═══ INFORMATION PROVIDED ═══

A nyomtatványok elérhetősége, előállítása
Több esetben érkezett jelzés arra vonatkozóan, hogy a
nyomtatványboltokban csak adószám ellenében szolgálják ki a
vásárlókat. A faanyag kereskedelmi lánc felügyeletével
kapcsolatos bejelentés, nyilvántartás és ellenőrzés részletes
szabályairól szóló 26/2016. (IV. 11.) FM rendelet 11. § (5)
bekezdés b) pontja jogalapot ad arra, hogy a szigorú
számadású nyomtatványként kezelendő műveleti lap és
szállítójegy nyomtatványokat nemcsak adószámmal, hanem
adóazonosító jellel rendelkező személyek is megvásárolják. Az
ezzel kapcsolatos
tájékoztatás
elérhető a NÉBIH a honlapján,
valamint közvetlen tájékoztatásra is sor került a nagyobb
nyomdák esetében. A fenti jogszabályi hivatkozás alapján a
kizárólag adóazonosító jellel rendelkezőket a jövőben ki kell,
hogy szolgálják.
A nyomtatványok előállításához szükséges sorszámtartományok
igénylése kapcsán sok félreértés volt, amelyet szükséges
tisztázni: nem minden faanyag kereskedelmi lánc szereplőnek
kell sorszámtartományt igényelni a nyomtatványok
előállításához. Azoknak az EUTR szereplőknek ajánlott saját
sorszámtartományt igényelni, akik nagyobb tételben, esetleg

═══

Return a copy of each line in the entries that carries the string "kell".

kizárólag adóazonosító jellel rendelkezőket a jövőben ki kell,
kell sorszámtartományt igényelni a nyomtatványok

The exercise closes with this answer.